Clitandre et Henriette sont froids. Le dénouement est vicieux, comme n’appartenant point au sujet. C’est un dénouement applicable à tous les mariages de convenances qui se font dans le monde. Trissotin se conduit comme feraient les deux tiers des hommes. Seulement il est ridicule comme ayant été obligé de jouer la passion.
Le sujet des Femmes savantes me semble raté, mais c’est le rat du grand maître.


Écriture d’invention :

  • Écrivez à la manière de Marcel Aymé le texte de présentation qui pourrait figurer dans le programme des Femmes savantes que vous auriez vu au théâtre.

Marcel Aymé, « Philaminthe avait raison », programme de la Comédie-Française du spectacle Les Femmes savantes mises en scène par Jean Meyer en 1956

Philaminthe avait raison

Les femmes savantes de notre temps sont chimistes, médecins, avocates, professeurs, architectes, astronomes et beaucoup d’entre elles « savent du grec » au moins autant que le triste Vadius. Sans parler de Minou, on ne compte plus celles qui sont capables d’écrire des vers à faire jaunir Trissotin. Le beau savoir, dont Chrysale aurait voulu interdire l’accès au sexe féminin, est pour elles un instrument de travail leur permettant de gagner leur vie et, en même temps, d’avoir du monde où s’écoule leur destin de femme, une vue moins simpliste que celle de la trop sage Henriette.

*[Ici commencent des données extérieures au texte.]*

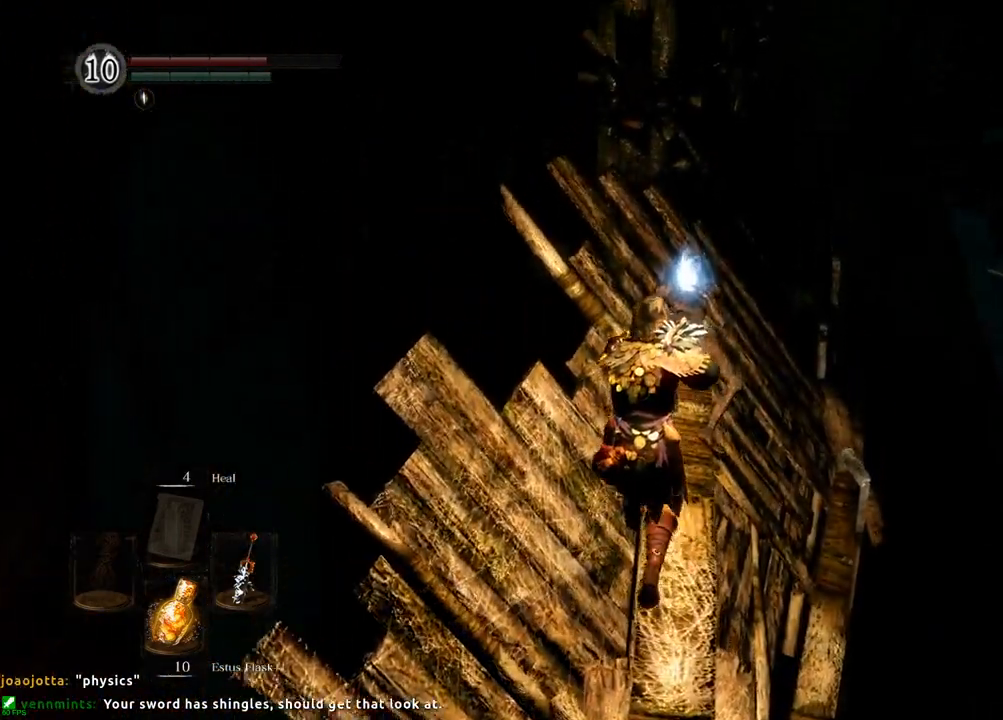
{"dt_ms": 500, "buttons": [], "left_stick": "center", "right_stick": "center", "events": [[150, "left_stick", "center"]]}
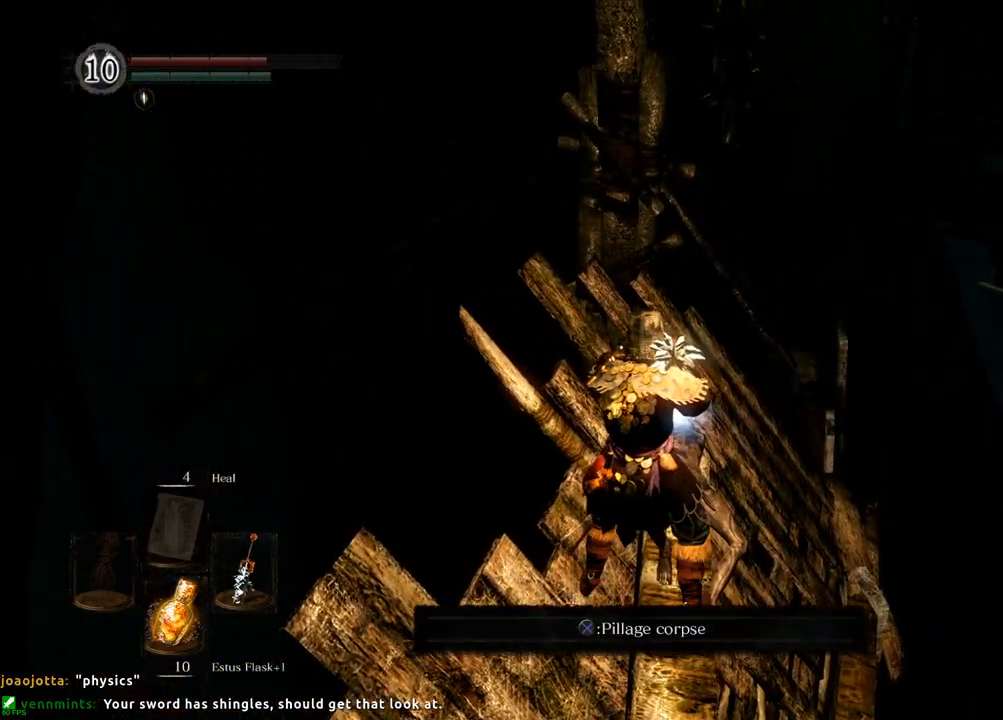
{"dt_ms": 500, "buttons": [], "left_stick": "center", "right_stick": "center", "events": [[67, "CROSS", "down"], [133, "CROSS", "up"]]}
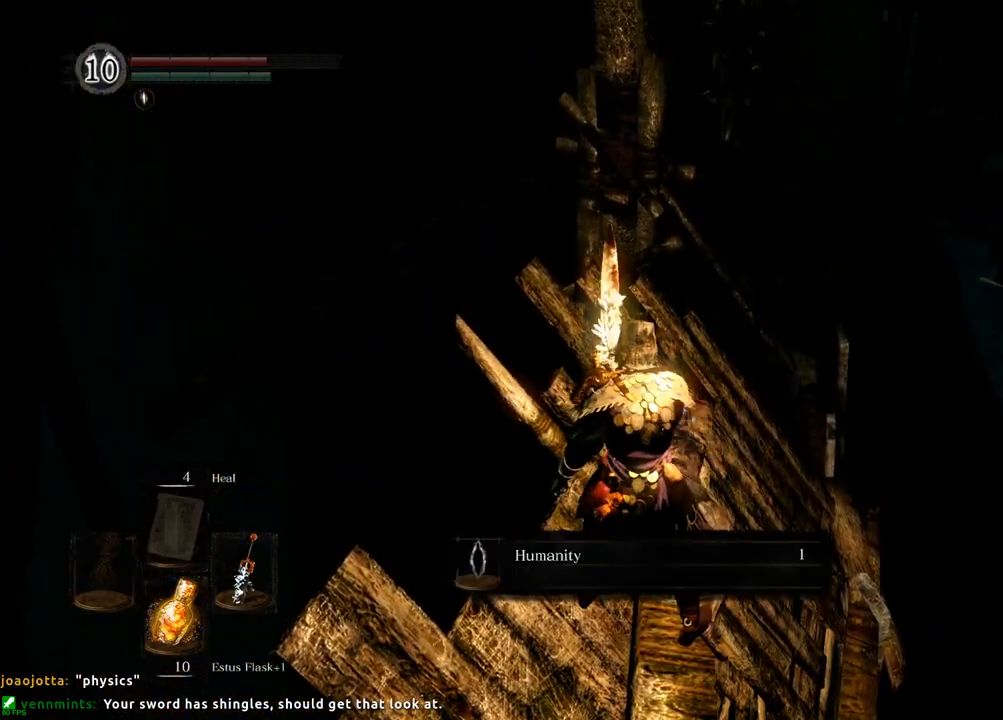
{"dt_ms": 500, "buttons": [], "left_stick": "center", "right_stick": "center", "events": []}
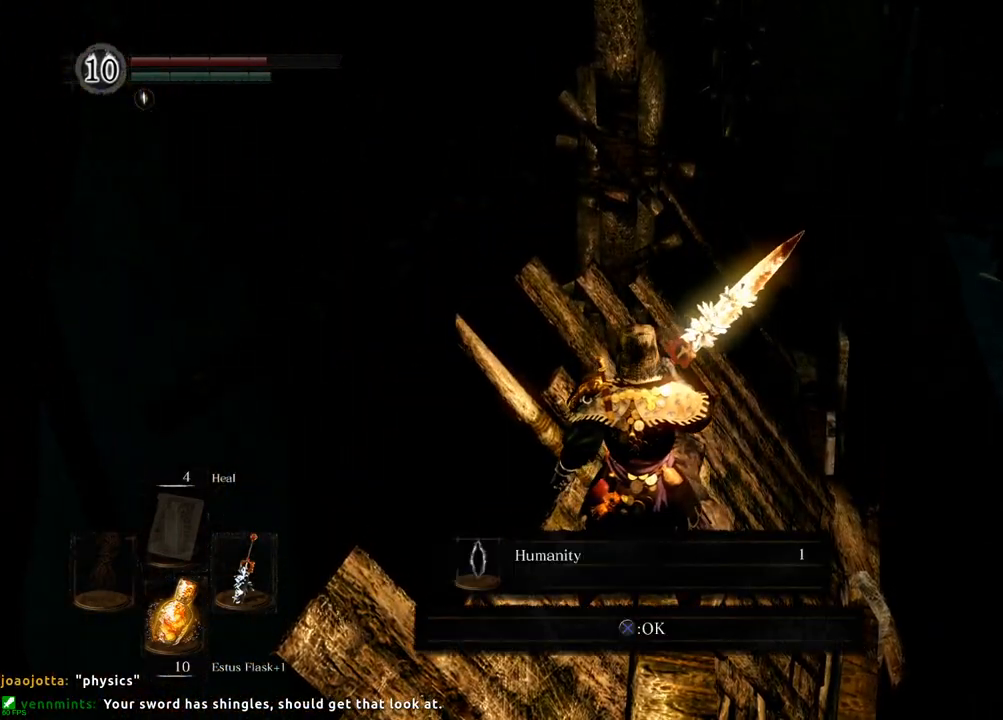
{"dt_ms": 500, "buttons": [], "left_stick": "center", "right_stick": "center", "events": [[133, "CROSS", "down"], [183, "CROSS", "up"]]}
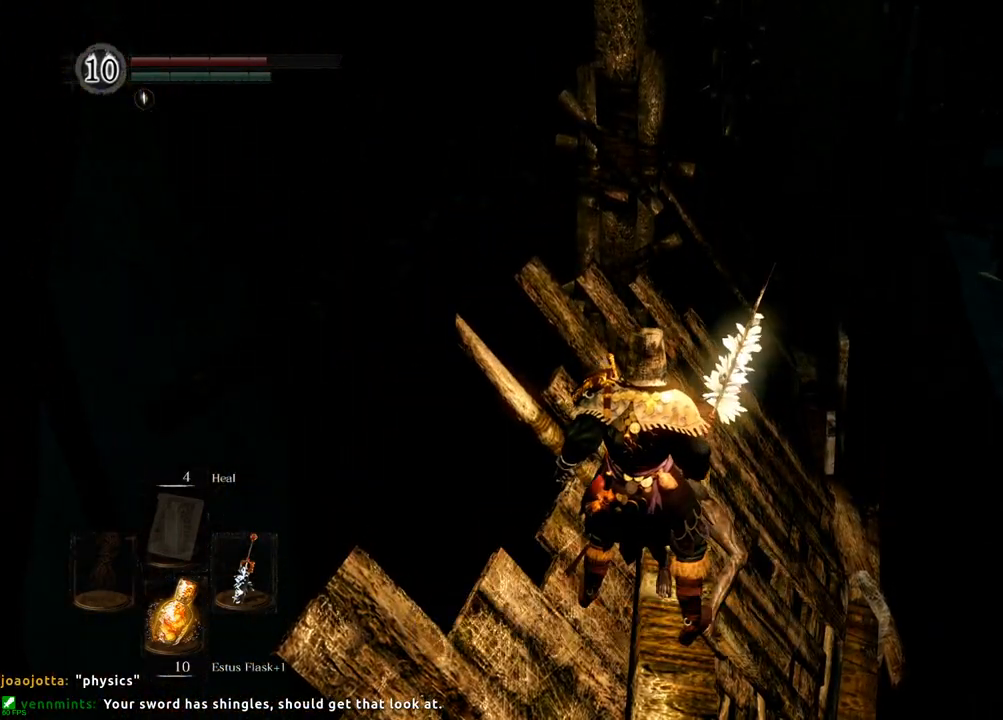
{"dt_ms": 500, "buttons": [], "left_stick": "center", "right_stick": "right", "events": [[67, "right_stick", "right"]]}
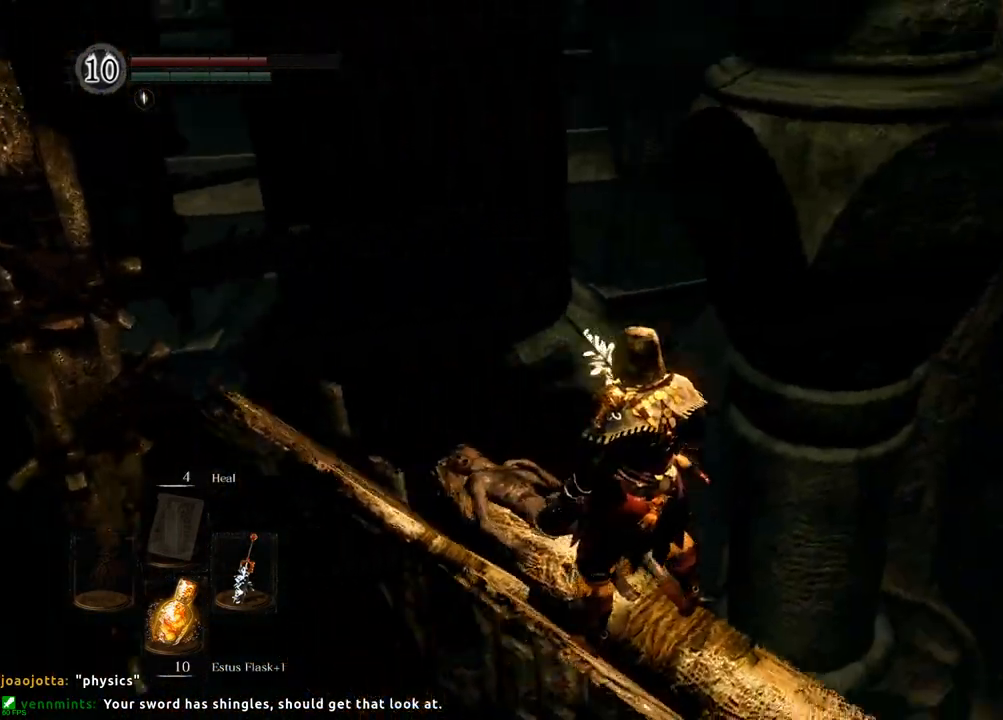
{"dt_ms": 500, "buttons": [], "left_stick": "center", "right_stick": "right", "events": []}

On imagine aisément que nos femmes savantes de 1956, en suivant sur la scène de la Comédie- Française celles de 1672, ne les voient pas du même œil qu’auraient eu leurs grands-mères et les distingués critiques littéraires d’il y a cinquante ans. Ce serait de leur part une noire ingratitude de ne pas considérer avec la plus admirative sympathie, une Philaminte et une Armande osant faire les premiers pas dans la voie d’une résolution qui n’a pas encore fini de s’accomplir. « Pauvres femmes, penseront-elles, qui ne pouvaient pas regarder le ciel dans la lunette et nourrir des ambitions littéraires sans déchaîner la verve d’un auteur comique ! Grâce à Dieu et un peu à elles, nous n’en sommes plus là. »

On rit et on rira toujours aux Femmes savantes, mais je ne crois pas que ce soit au bon de sens de Chrysale qu’aillent maintenant les applaudissements. Ce bonhomme Chrysale, qui survivra encore longtemps en chacun de nous, est devenu quelqu’un de vraiment inavouable, même à soi-même. Le bon sens, du moment où il a cette figure-là, est presque compromettant pour les spectateurs qui en sont épris.